Alex Leung, Rex Zhang, Ervin Ling, Kentaroh Toyoda, SiewMei Loh

Published May 21, 2026
Editorial review6.8
Relevance0.469
Freshness0.000

Why It Matters

What makes this one worth your time

Understanding the insurability of AI risks is crucial for AI engineers and researchers to navigate potential liabilities and ensure adequate coverage in an increasingly AI-driven world.

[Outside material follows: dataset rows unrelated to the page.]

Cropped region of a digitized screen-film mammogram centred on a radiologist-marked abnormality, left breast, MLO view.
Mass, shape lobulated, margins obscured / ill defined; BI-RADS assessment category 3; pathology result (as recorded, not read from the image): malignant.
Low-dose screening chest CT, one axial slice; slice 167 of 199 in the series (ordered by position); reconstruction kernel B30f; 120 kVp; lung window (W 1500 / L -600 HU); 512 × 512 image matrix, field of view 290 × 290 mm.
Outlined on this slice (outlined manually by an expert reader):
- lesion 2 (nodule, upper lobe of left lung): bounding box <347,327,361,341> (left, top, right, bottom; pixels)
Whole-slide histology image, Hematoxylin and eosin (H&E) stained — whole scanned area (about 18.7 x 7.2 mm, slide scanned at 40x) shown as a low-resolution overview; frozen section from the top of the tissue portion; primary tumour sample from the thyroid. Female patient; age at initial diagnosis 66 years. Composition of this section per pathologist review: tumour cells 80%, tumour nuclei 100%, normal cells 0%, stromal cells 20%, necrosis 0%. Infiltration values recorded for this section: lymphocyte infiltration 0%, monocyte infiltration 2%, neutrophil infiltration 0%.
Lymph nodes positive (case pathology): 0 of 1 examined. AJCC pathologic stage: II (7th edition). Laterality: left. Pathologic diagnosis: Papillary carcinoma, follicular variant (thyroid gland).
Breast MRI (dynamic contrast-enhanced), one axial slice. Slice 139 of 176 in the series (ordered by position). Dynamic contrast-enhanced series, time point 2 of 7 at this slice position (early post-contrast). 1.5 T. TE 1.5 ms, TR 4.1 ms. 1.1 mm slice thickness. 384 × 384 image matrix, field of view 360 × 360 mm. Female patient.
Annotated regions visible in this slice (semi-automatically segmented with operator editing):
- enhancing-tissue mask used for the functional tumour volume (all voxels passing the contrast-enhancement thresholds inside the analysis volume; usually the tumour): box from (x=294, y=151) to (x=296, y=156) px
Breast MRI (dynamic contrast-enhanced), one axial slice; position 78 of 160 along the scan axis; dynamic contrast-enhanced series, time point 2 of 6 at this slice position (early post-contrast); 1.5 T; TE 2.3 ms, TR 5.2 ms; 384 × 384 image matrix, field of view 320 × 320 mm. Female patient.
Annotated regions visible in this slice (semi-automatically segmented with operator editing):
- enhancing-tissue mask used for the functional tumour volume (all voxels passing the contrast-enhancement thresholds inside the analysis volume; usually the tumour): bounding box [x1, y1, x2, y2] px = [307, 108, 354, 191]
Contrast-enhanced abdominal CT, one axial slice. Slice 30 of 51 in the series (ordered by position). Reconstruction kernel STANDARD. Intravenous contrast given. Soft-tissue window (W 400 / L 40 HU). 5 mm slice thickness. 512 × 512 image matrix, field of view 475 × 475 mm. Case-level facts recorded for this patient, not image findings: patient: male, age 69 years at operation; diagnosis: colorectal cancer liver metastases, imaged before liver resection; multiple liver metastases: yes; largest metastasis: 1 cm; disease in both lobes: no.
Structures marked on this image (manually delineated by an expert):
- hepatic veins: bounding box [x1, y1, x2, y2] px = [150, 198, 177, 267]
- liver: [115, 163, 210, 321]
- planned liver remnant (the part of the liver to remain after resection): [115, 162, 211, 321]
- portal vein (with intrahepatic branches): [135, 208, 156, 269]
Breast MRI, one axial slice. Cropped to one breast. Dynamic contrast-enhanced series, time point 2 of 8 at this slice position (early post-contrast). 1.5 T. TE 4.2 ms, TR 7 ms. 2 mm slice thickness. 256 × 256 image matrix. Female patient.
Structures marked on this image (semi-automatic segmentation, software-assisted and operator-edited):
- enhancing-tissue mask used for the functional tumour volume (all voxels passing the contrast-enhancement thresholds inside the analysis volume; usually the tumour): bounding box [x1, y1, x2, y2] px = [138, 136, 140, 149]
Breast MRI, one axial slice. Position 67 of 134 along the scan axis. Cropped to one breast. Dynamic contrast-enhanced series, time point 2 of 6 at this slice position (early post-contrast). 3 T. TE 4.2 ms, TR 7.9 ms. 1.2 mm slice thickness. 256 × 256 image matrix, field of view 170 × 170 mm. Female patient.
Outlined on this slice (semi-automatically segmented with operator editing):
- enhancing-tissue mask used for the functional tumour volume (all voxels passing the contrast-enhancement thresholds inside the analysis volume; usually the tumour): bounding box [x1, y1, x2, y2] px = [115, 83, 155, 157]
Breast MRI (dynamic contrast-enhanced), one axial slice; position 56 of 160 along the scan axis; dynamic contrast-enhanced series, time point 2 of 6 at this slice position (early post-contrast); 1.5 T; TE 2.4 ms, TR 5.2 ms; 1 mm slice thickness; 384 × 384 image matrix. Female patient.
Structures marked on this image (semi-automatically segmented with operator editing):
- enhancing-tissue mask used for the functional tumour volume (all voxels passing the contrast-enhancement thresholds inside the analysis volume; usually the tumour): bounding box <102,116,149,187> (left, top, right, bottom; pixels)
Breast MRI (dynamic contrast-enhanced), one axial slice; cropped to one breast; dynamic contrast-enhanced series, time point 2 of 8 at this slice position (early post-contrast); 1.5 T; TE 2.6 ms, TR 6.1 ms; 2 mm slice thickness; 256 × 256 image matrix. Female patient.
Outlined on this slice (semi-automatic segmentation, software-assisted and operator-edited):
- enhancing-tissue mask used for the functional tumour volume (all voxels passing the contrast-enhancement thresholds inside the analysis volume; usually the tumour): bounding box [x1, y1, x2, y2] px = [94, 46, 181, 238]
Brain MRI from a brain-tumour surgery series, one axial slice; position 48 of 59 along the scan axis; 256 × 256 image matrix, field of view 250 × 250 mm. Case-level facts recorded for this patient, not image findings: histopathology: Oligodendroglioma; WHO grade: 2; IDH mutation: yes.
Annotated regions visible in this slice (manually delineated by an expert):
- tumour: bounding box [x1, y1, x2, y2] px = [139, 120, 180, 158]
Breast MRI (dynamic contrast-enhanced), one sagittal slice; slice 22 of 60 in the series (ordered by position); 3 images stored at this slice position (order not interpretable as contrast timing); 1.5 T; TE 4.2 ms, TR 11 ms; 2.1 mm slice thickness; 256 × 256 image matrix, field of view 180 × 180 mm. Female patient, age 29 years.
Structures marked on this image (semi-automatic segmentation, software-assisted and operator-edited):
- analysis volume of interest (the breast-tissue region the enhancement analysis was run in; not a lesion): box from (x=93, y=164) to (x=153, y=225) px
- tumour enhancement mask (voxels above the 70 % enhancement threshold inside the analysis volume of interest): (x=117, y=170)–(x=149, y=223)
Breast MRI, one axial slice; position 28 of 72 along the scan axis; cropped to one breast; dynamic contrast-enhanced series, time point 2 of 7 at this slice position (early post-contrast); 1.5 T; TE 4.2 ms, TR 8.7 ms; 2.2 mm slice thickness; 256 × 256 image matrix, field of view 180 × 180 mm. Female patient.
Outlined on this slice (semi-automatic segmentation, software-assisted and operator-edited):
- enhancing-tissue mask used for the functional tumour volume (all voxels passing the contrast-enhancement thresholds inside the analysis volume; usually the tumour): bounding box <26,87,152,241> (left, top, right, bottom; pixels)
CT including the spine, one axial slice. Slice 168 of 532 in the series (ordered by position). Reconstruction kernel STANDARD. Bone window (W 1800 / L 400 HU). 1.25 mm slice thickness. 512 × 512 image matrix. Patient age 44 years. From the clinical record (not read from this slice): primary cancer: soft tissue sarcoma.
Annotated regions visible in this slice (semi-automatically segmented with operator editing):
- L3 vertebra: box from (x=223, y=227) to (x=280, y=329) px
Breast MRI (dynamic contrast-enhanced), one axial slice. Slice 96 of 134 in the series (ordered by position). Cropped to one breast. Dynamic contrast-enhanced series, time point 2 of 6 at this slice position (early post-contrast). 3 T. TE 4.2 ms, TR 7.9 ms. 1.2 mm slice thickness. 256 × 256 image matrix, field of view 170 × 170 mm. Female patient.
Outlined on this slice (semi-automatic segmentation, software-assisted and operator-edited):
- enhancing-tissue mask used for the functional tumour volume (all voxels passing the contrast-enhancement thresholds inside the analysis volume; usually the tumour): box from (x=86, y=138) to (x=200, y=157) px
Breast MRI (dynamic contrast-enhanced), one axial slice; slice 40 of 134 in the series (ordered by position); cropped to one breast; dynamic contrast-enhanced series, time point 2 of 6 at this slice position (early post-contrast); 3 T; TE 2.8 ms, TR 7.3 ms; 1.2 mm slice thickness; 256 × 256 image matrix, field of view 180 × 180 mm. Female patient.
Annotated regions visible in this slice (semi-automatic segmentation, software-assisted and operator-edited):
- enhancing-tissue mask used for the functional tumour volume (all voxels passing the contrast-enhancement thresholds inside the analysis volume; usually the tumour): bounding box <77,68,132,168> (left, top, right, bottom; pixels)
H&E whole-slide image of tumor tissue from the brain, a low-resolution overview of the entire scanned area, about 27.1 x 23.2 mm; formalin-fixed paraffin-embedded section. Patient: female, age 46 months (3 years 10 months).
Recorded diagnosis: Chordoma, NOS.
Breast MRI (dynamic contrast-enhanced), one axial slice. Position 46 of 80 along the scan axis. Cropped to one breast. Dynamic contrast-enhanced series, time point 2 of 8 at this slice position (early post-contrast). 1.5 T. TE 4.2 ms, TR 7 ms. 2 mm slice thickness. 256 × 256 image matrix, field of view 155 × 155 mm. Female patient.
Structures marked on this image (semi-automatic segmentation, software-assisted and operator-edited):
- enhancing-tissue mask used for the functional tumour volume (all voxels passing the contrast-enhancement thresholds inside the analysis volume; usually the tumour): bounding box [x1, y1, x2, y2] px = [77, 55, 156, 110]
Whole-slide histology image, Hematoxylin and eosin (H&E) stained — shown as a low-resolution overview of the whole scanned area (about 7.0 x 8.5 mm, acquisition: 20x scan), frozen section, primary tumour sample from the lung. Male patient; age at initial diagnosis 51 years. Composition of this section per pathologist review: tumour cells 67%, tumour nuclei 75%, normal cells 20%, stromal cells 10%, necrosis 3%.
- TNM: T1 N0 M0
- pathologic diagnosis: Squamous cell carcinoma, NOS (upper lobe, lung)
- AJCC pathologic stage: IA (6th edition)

The paper maps the complex landscape of AI risk insurability across various insurance products.

Summary

The paper explores the emerging challenges in insuring AI-related risks by analyzing 55 AI threat classes against 26 insurance products and exclusion regimes, identifying a four-tier insurability frontier and highlighting patterns in AI coverage differentiation.

Key contributions

  • Mapping AI threat classes against insurance products to identify coverage patterns.
  • Identifying a four-tier insurability frontier for AI risks.

Notable insights

  • The differentiation of AI coverage is beginning to align with specific risk emphases, such as model performance, hallucination, and autonomous system liability.
  • Foundation model concentration presents a novel insurability frontier due to the potential for correlated losses across multiple clients.

Possible limitations

  • Not stated in the abstract

Abstract

arXiv:2605.18784v1 Announce Type: cross Abstract: The rapid diffusion of agentic AI has created a new coverage problem for commercial insurance: some AI-mediated losses are now affirmatively insured, some create silent-AI exposure under legacy cyber, technology errors-and-omissions (E&O), directors-and-officers (D&O), employment practices liability (EPLI), crime, and media policies, and others are being actively excluded. This paper maps that emerging boundary by coding 55 AI threat classes against 26 insurance products, endorsements, and exclusion regimes using public carrier materials and OWASP/MITRE threat catalogs. We identify a four-tier insurability frontier: affirmatively insured perils, silent-AI exposures, actively excluded perils, and perils outside conventional private insurance structures. Our coding measures publicly claimed positioning rather than executed contract wording; the headline statistics describe what carriers publicly state about coverage, not what would be paid in any specific claim. Three patterns emerge. First, affirmative AI coverage is beginning to differentiate by primary risk emphasis: public materials often position Munich Re around model performance and drift, Armilla and parts of the Lloyd's market around hallucination and broader AI liability, Tokio Marine Kiln and CFC around IP and technology E&O concerns, Apollo ibott around emerging autonomous system liability, and Coalition around deepfake and AI-enabled cyber response. Second, legacy lines retain silent-AI exposure where AI is an instrumentality rather than the legal cause of loss. Third, foundation model concentration is the clearest genuinely novel insurability frontier because upstream model failure can correlate losses across many cedents at once; the relevant market design question is which insurability constraint each candidate structure relaxes, not merely which systemic risk template exists.